* ABOUT THIS TASK *
Rewrite the source text of all the records, replacing "Upload" with "Install" and changing nothing else. Leave the pictures out of your answer.
***** EXERCISE MATERIALS *****
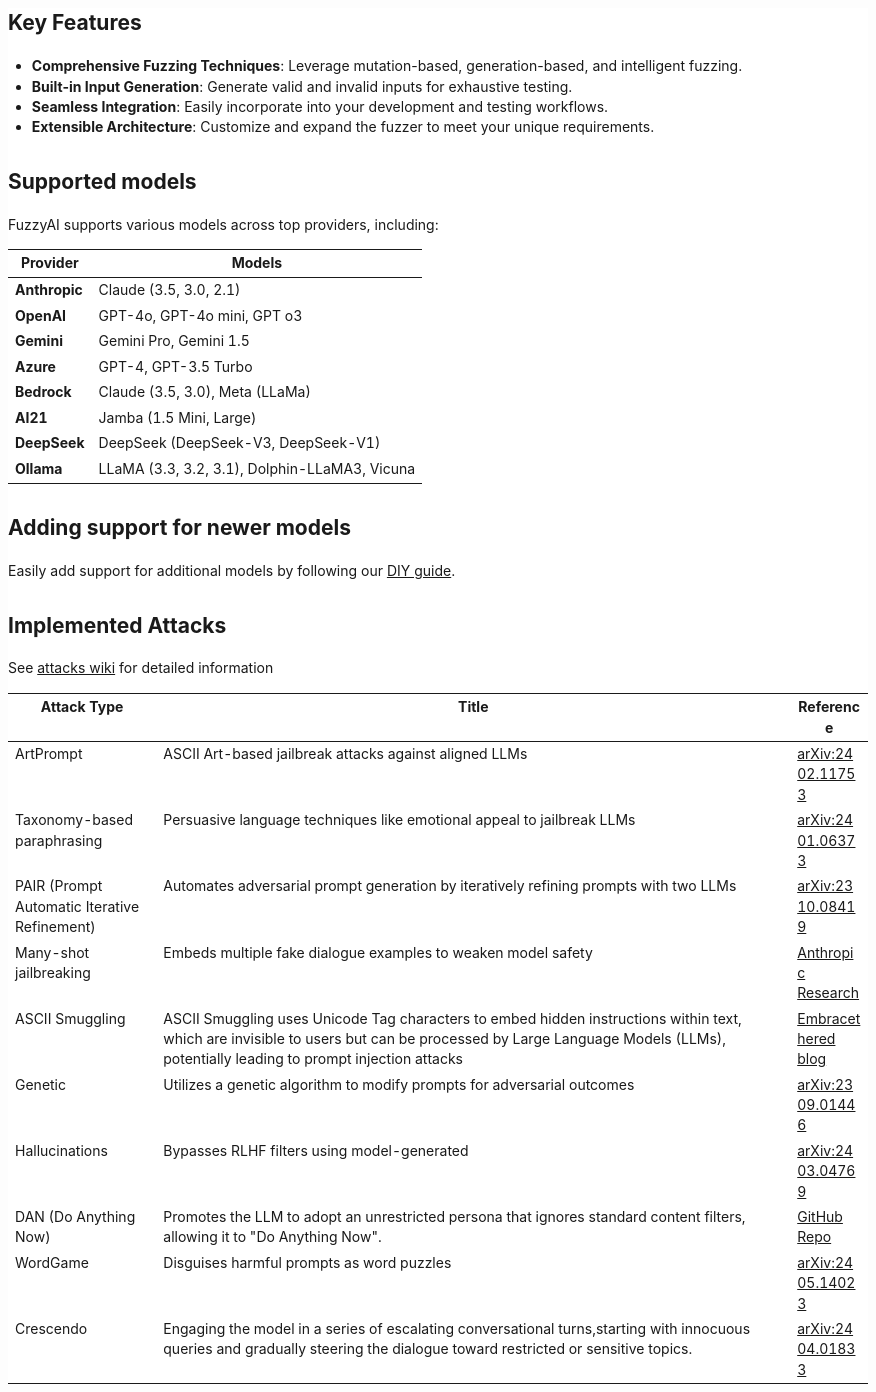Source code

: 
## Key Features

- **Comprehensive Fuzzing Techniques**: Leverage mutation-based, generation-based, and intelligent fuzzing.
- **Built-in Input Generation**: Generate valid and invalid inputs for exhaustive testing.
- **Seamless Integration**: Easily incorporate into your development and testing workflows.
- **Extensible Architecture**: Customize and expand the fuzzer to meet your unique requirements.

## Supported models
FuzzyAI supports various models across top providers, including:

| Provider     | Models                                                                                                   |
|--------------|----------------------------------------------------------------------------------------------------------|
| **Anthropic**| Claude (3.5, 3.0, 2.1)                                                                                   |
| **OpenAI**   | GPT-4o, GPT-4o mini, GPT o3                                                                                 |
| **Gemini**   | Gemini Pro, Gemini 1.5                                                                                  |
| **Azure**    | GPT-4, GPT-3.5 Turbo                                                                                    |
| **Bedrock**  | Claude (3.5, 3.0), Meta (LLaMa)                                                                             |
| **AI21**     | Jamba (1.5 Mini, Large)                                                                                |
| **DeepSeek** | DeepSeek (DeepSeek-V3, DeepSeek-V1)                                                                  |
| **Ollama**   | LLaMA (3.3, 3.2, 3.1), Dolphin-LLaMA3, Vicuna                                                               |

## Adding support for newer models
Easily add support for additional models by following our <a href="https://github.com/cyberark/FuzzyAI/wiki/DIY#adding-support-for-new-models">DIY guide</a>.

## Implemented Attacks
See <a href="https://github.com/cyberark/FuzzyAI/wiki/Attacks">attacks wiki</a> for detailed information

| Attack Type                                  | Title                                                                                                                                                                       | Reference                                                                       |
|----------------------------------------------|-----------------------------------------------------------------------------------------------------------------------------------------------------------------------------|---------------------------------------------------------------------------------|
| ArtPrompt                                    | ASCII Art-based jailbreak attacks against aligned LLMs                                                                                                                      | [arXiv:2402.11753](https://arxiv.org/pdf/2402.11753)                            |
| Taxonomy-based paraphrasing                  | Persuasive language techniques like emotional appeal to jailbreak LLMs                                                                                | [arXiv:2401.06373](https://arxiv.org/pdf/2401.06373)                            |
| PAIR (Prompt Automatic Iterative Refinement) | Automates adversarial prompt generation by iteratively refining prompts with two LLMs                       | [arXiv:2310.08419](https://arxiv.org/pdf/2310.08419)                            |
| Many-shot jailbreaking                       | Embeds multiple fake dialogue examples to weaken model safety                            | [Anthropic Research](https://www.anthropic.com/research/many-shot-jailbreaking) |
| ASCII Smuggling                              | ASCII Smuggling uses Unicode Tag characters to embed hidden instructions within text, which are invisible to users but can be processed by Large Language Models (LLMs), potentially leading to prompt injection attacks                                                                                | [Embracethered blog](https://embracethered.com/blog/posts/2024/hiding-and-finding-text-with-unicode-tags/) |
| Genetic                                      | Utilizes a genetic algorithm to modify prompts for adversarial outcomes                      | [arXiv:2309.01446](https://arxiv.org/pdf/2309.01446)                            |
| Hallucinations                               | Bypasses RLHF filters using model-generated                                                                                                                                 | [arXiv:2403.04769](https://arxiv.org/pdf/2403.04769.pdf)                        |
| DAN (Do Anything Now)                        | Promotes the LLM to adopt an unrestricted persona that ignores standard content filters, allowing it to "Do Anything Now".                                                  | [GitHub Repo](https://github.com/0xk1h0/ChatGPT_DAN)                            |
| WordGame                                     | Disguises harmful prompts as word puzzles                                                                                                                                   | [arXiv:2405.14023](https://arxiv.org/pdf/2405.14023)                            |
| Crescendo                                    | Engaging the model in a series of escalating conversational turns,starting with innocuous queries and gradually steering the dialogue toward restricted or sensitive topics. | [arXiv:2404.01833](https://arxiv.org/pdf/2404.01833)                            |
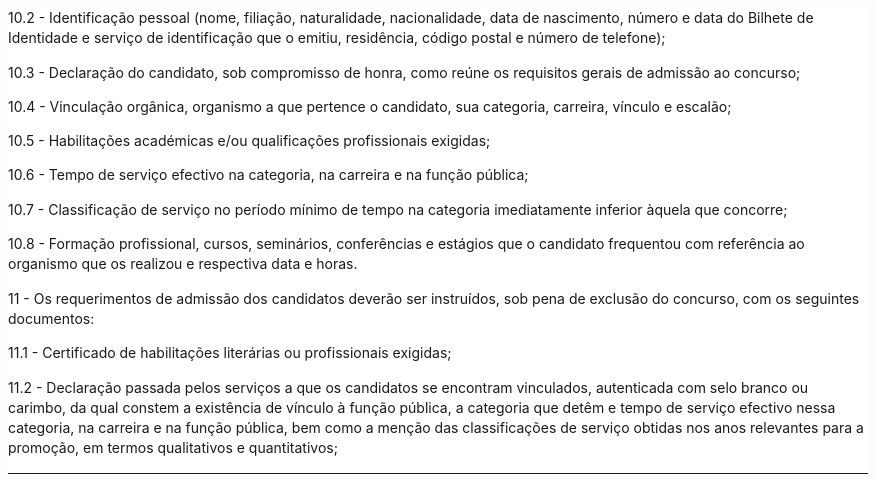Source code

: 
10.2 - Identificação pessoal (nome, filiação,
naturalidade, nacionalidade, data de nascimento,
número e data do Bilhete de Identidade e serviço
de identificação que o emitiu, residência, código
postal e número de telefone);


10.3 - Declaração do candidato, sob compromisso
de honra, como reúne os requisitos gerais de
admissão ao concurso;


10.4 - Vinculação orgânica, organismo a que
pertence o candidato, sua categoria, carreira,
vínculo e escalão;


10.5 - Habilitações académicas e/ou qualificações
profissionais exigidas;


10.6 - Tempo de serviço efectivo na categoria, na
carreira e na função pública;


10.7 - Classificação de serviço no período mínimo
de tempo na categoria imediatamente
inferior àquela que concorre;


10.8 - Formação profissional, cursos, seminários,
conferências e estágios que o candidato
frequentou com referência ao organismo que
os realizou e respectiva data e horas.


11 - Os requerimentos de admissão dos candidatos
deverão ser instruídos, sob pena de exclusão do
concurso, com os seguintes documentos:


11.1 - Certificado de habilitações literárias ou
profissionais exigidas;


11.2 - Declaração passada pelos serviços a que os
candidatos se encontram vinculados,
autenticada com selo branco ou carimbo, da
qual constem a existência de vínculo à
função pública, a categoria que detêm e
tempo de serviço efectivo nessa categoria, na
carreira e na função pública, bem como a
menção das classificações de serviço obtidas
nos anos relevantes para a promoção, em
termos qualitativos e quantitativos;




---
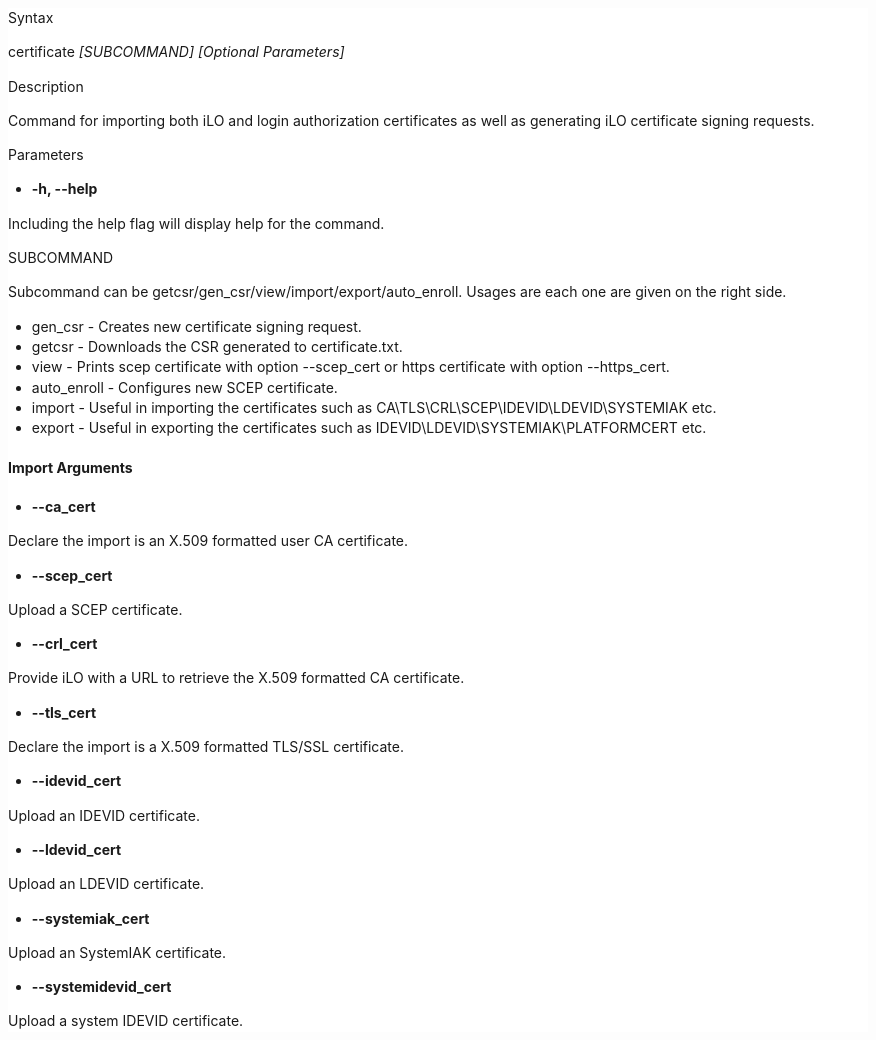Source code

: <p class="fake_header">Syntax</p>

certificate *[SUBCOMMAND]* *[Optional Parameters]*

<p class="fake_header">Description</p>
Command for importing both iLO and login authorization certificates as well as generating iLO certificate signing requests.

<p class="fake_header">Parameters</p>

- **-h, --help**

Including the help flag will display help for the command.

<p class="fake_header">SUBCOMMAND</p>

Subcommand can be getcsr/gen_csr/view/import/export/auto_enroll. Usages are each one are given on the right side.

- gen_csr - Creates new certificate signing request.
- getcsr - Downloads the CSR generated to certificate.txt.
- view - Prints scep certificate with option --scep_cert or https certificate with option --https_cert.
- auto_enroll - Configures new SCEP certificate.
- import - Useful in importing the certificates such as CA\TLS\CRL\SCEP\IDEVID\LDEVID\SYSTEMIAK etc.
- export - Useful in exporting the certificates such as IDEVID\LDEVID\SYSTEMIAK\PLATFORMCERT etc.

#### Import Arguments

- **--ca_cert**

Declare the import is an X.509 formatted user CA certificate.

- **--scep_cert**

Upload a SCEP certificate.

- **--crl_cert**

Provide iLO with a URL to retrieve the X.509 formatted CA certificate.

- **--tls_cert**

Declare the import is a X.509 formatted  TLS/SSL certificate.

- **--idevid_cert**

Upload an IDEVID certificate.

- **--ldevid_cert**

Upload an LDEVID certificate.

- **--systemiak_cert**

Upload an SystemIAK certificate.

- **--systemidevid_cert**

Upload a system IDEVID certificate.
*****
* OUTPUT *
Source code

: 
## Key Features

- **Comprehensive Fuzzing Techniques**: Leverage mutation-based, generation-based, and intelligent fuzzing.
- **Built-in Input Generation**: Generate valid and invalid inputs for exhaustive testing.
- **Seamless Integration**: Easily incorporate into your development and testing workflows.
- **Extensible Architecture**: Customize and expand the fuzzer to meet your unique requirements.

## Supported models
FuzzyAI supports various models across top providers, including:

| Provider     | Models                                                                                                   |
|--------------|----------------------------------------------------------------------------------------------------------|
| **Anthropic**| Claude (3.5, 3.0, 2.1)                                                                                   |
| **OpenAI**   | GPT-4o, GPT-4o mini, GPT o3                                                                                 |
| **Gemini**   | Gemini Pro, Gemini 1.5                                                                                  |
| **Azure**    | GPT-4, GPT-3.5 Turbo                                                                                    |
| **Bedrock**  | Claude (3.5, 3.0), Meta (LLaMa)                                                                             |
| **AI21**     | Jamba (1.5 Mini, Large)                                                                                |
| **DeepSeek** | DeepSeek (DeepSeek-V3, DeepSeek-V1)                                                                  |
| **Ollama**   | LLaMA (3.3, 3.2, 3.1), Dolphin-LLaMA3, Vicuna                                                               |

## Adding support for newer models
Easily add support for additional models by following our <a href="https://github.com/cyberark/FuzzyAI/wiki/DIY#adding-support-for-new-models">DIY guide</a>.

## Implemented Attacks
See <a href="https://github.com/cyberark/FuzzyAI/wiki/Attacks">attacks wiki</a> for detailed information

| Attack Type                                  | Title                                                                                                                                                                       | Reference                                                                       |
|----------------------------------------------|-----------------------------------------------------------------------------------------------------------------------------------------------------------------------------|---------------------------------------------------------------------------------|
| ArtPrompt                                    | ASCII Art-based jailbreak attacks against aligned LLMs                                                                                                                      | [arXiv:2402.11753](https://arxiv.org/pdf/2402.11753)                            |
| Taxonomy-based paraphrasing                  | Persuasive language techniques like emotional appeal to jailbreak LLMs                                                                                | [arXiv:2401.06373](https://arxiv.org/pdf/2401.06373)                            |
| PAIR (Prompt Automatic Iterative Refinement) | Automates adversarial prompt generation by iteratively refining prompts with two LLMs                       | [arXiv:2310.08419](https://arxiv.org/pdf/2310.08419)                            |
| Many-shot jailbreaking                       | Embeds multiple fake dialogue examples to weaken model safety                            | [Anthropic Research](https://www.anthropic.com/research/many-shot-jailbreaking) |
| ASCII Smuggling                              | ASCII Smuggling uses Unicode Tag characters to embed hidden instructions within text, which are invisible to users but can be processed by Large Language Models (LLMs), potentially leading to prompt injection attacks                                                                                | [Embracethered blog](https://embracethered.com/blog/posts/2024/hiding-and-finding-text-with-unicode-tags/) |
| Genetic                                      | Utilizes a genetic algorithm to modify prompts for adversarial outcomes                      | [arXiv:2309.01446](https://arxiv.org/pdf/2309.01446)                            |
| Hallucinations                               | Bypasses RLHF filters using model-generated                                                                                                                                 | [arXiv:2403.04769](https://arxiv.org/pdf/2403.04769.pdf)                        |
| DAN (Do Anything Now)                        | Promotes the LLM to adopt an unrestricted persona that ignores standard content filters, allowing it to "Do Anything Now".                                                  | [GitHub Repo](https://github.com/0xk1h0/ChatGPT_DAN)                            |
| WordGame                                     | Disguises harmful prompts as word puzzles                                                                                                                                   | [arXiv:2405.14023](https://arxiv.org/pdf/2405.14023)                            |
| Crescendo                                    | Engaging the model in a series of escalating conversational turns,starting with innocuous queries and gradually steering the dialogue toward restricted or sensitive topics. | [arXiv:2404.01833](https://arxiv.org/pdf/2404.01833)                            |
Source code

: 
10.2 - Identificação pessoal (nome, filiação,
naturalidade, nacionalidade, data de nascimento,
número e data do Bilhete de Identidade e serviço
de identificação que o emitiu, residência, código
postal e número de telefone);


10.3 - Declaração do candidato, sob compromisso
de honra, como reúne os requisitos gerais de
admissão ao concurso;


10.4 - Vinculação orgânica, organismo a que
pertence o candidato, sua categoria, carreira,
vínculo e escalão;


10.5 - Habilitações académicas e/ou qualificações
profissionais exigidas;


10.6 - Tempo de serviço efectivo na categoria, na
carreira e na função pública;


10.7 - Classificação de serviço no período mínimo
de tempo na categoria imediatamente
inferior àquela que concorre;


10.8 - Formação profissional, cursos, seminários,
conferências e estágios que o candidato
frequentou com referência ao organismo que
os realizou e respectiva data e horas.


11 - Os requerimentos de admissão dos candidatos
deverão ser instruídos, sob pena de exclusão do
concurso, com os seguintes documentos:


11.1 - Certificado de habilitações literárias ou
profissionais exigidas;


11.2 - Declaração passada pelos serviços a que os
candidatos se encontram vinculados,
autenticada com selo branco ou carimbo, da
qual constem a existência de vínculo à
função pública, a categoria que detêm e
tempo de serviço efectivo nessa categoria, na
carreira e na função pública, bem como a
menção das classificações de serviço obtidas
nos anos relevantes para a promoção, em
termos qualitativos e quantitativos;




---
Source code

: <p class="fake_header">Syntax</p>

certificate *[SUBCOMMAND]* *[Optional Parameters]*

<p class="fake_header">Description</p>
Command for importing both iLO and login authorization certificates as well as generating iLO certificate signing requests.

<p class="fake_header">Parameters</p>

- **-h, --help**

Including the help flag will display help for the command.

<p class="fake_header">SUBCOMMAND</p>

Subcommand can be getcsr/gen_csr/view/import/export/auto_enroll. Usages are each one are given on the right side.

- gen_csr - Creates new certificate signing request.
- getcsr - Downloads the CSR generated to certificate.txt.
- view - Prints scep certificate with option --scep_cert or https certificate with option --https_cert.
- auto_enroll - Configures new SCEP certificate.
- import - Useful in importing the certificates such as CA\TLS\CRL\SCEP\IDEVID\LDEVID\SYSTEMIAK etc.
- export - Useful in exporting the certificates such as IDEVID\LDEVID\SYSTEMIAK\PLATFORMCERT etc.

#### Import Arguments

- **--ca_cert**

Declare the import is an X.509 formatted user CA certificate.

- **--scep_cert**

Install a SCEP certificate.

- **--crl_cert**

Provide iLO with a URL to retrieve the X.509 formatted CA certificate.

- **--tls_cert**

Declare the import is a X.509 formatted  TLS/SSL certificate.

- **--idevid_cert**

Install an IDEVID certificate.

- **--ldevid_cert**

Install an LDEVID certificate.

- **--systemiak_cert**

Install an SystemIAK certificate.

- **--systemidevid_cert**

Install a system IDEVID certificate.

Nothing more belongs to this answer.